Omit the images, then output each of the records below exactly.

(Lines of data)
==========
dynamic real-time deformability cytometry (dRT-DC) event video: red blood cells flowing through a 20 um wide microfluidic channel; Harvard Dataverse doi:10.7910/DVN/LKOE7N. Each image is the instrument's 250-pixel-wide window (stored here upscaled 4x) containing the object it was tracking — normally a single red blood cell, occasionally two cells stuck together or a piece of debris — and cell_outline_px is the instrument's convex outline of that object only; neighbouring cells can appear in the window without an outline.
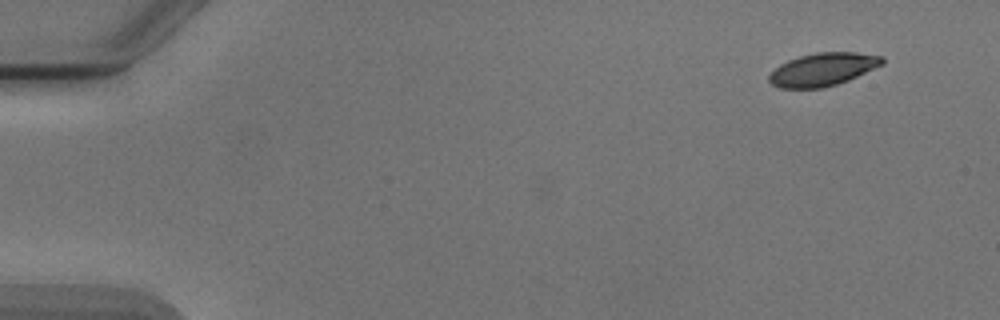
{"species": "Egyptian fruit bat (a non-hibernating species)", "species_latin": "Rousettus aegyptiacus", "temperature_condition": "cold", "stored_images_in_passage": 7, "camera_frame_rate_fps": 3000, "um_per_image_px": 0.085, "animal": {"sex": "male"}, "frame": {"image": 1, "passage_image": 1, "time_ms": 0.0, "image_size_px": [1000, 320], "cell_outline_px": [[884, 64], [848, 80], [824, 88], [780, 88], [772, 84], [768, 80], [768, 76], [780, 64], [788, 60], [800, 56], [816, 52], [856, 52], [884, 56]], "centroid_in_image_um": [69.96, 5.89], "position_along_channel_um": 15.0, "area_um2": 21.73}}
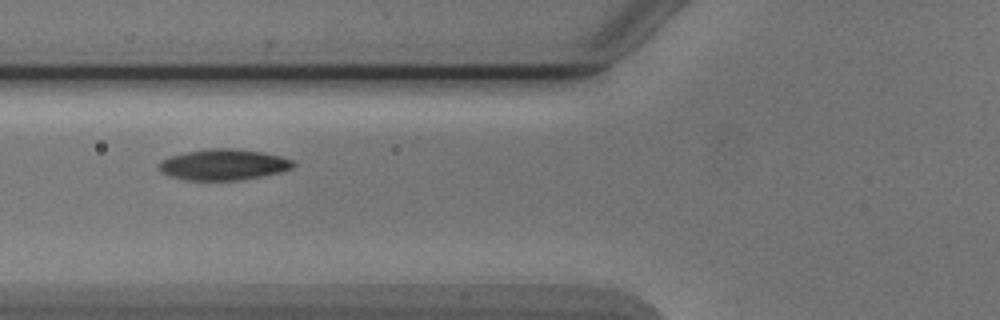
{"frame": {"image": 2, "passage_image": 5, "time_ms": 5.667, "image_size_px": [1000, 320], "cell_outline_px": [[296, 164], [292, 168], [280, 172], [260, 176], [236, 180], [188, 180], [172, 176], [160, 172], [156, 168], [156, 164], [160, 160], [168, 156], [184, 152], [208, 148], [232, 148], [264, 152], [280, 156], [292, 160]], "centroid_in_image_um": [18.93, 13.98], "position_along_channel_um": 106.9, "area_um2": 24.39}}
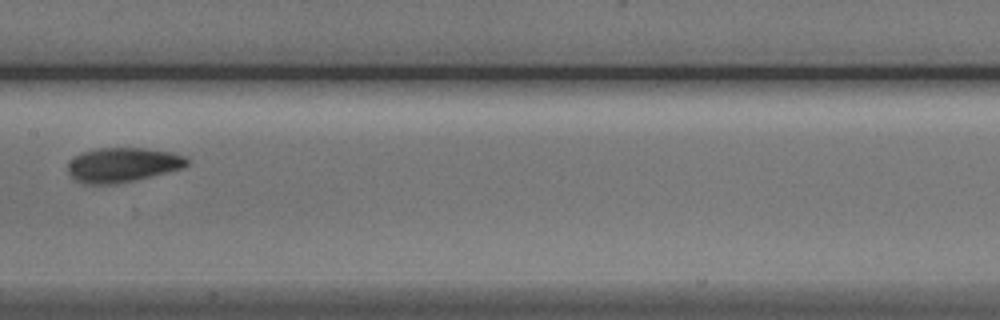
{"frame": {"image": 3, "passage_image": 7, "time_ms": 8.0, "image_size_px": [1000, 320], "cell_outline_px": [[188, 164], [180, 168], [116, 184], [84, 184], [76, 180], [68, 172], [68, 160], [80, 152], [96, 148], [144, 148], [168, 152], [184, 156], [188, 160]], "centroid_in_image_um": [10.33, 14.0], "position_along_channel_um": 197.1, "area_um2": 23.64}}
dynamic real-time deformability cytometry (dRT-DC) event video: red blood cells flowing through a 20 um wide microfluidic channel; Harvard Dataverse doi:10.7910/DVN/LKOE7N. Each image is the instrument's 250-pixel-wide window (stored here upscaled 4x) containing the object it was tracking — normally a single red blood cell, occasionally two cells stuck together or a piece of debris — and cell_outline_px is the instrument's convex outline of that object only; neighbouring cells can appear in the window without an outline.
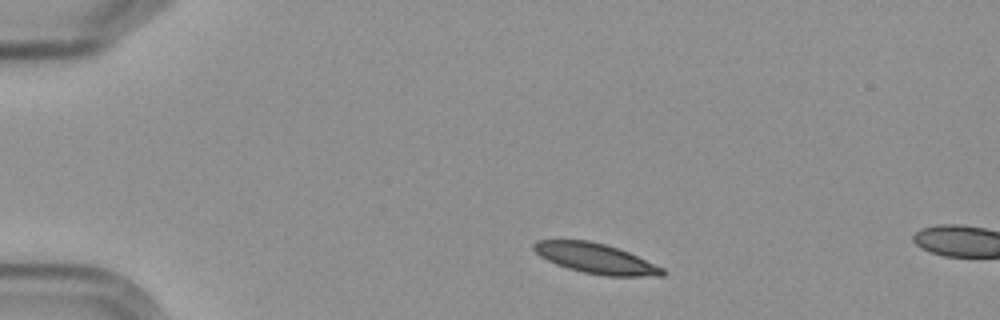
==========
● **Result of the exercise**:
dynamic real-time deformability cytometry (dRT-DC) event video: red blood cells flowing through a 20 um wide microfluidic channel; Harvard Dataverse doi:10.7910/DVN/LKOE7N. Each image is the instrument's 250-pixel-wide window (stored here upscaled 4x) containing the object it was tracking — normally a single red blood cell, occasionally two cells stuck together or a piece of debris — and cell_outline_px is the instrument's convex outline of that object only; neighbouring cells can appear in the window without an outline.
{"species": "Egyptian fruit bat (a non-hibernating species)", "species_latin": "Rousettus aegyptiacus", "temperature_condition": "cold", "stored_images_in_passage": 7, "camera_frame_rate_fps": 3000, "um_per_image_px": 0.085, "animal": {"sex": "male"}, "frame": {"image": 1, "passage_image": 1, "time_ms": 0.0, "image_size_px": [1000, 320], "cell_outline_px": [[884, 64], [848, 80], [824, 88], [780, 88], [772, 84], [768, 80], [768, 76], [780, 64], [788, 60], [800, 56], [816, 52], [856, 52], [884, 56]], "centroid_in_image_um": [69.96, 5.89], "position_along_channel_um": 15.0, "area_um2": 21.73}}
{"frame": {"image": 2, "passage_image": 5, "time_ms": 5.667, "image_size_px": [1000, 320], "cell_outline_px": [[296, 164], [292, 168], [280, 172], [260, 176], [236, 180], [188, 180], [172, 176], [160, 172], [156, 168], [156, 164], [160, 160], [168, 156], [184, 152], [208, 148], [232, 148], [264, 152], [280, 156], [292, 160]], "centroid_in_image_um": [18.93, 13.98], "position_along_channel_um": 106.9, "area_um2": 24.39}}
{"frame": {"image": 3, "passage_image": 7, "time_ms": 8.0, "image_size_px": [1000, 320], "cell_outline_px": [[188, 164], [180, 168], [116, 184], [84, 184], [76, 180], [68, 172], [68, 160], [80, 152], [96, 148], [144, 148], [168, 152], [184, 156], [188, 160]], "centroid_in_image_um": [10.33, 14.0], "position_along_channel_um": 197.1, "area_um2": 23.64}}
dynamic real-time deformability cytometry (dRT-DC) event video: red blood cells flowing through a 20 um wide microfluidic channel; Harvard Dataverse doi:10.7910/DVN/LKOE7N. Each image is the instrument's 250-pixel-wide window (stored here upscaled 4x) containing the object it was tracking — normally a single red blood cell, occasionally two cells stuck together or a piece of debris — and cell_outline_px is the instrument's convex outline of that object only; neighbouring cells can appear in the window without an outline.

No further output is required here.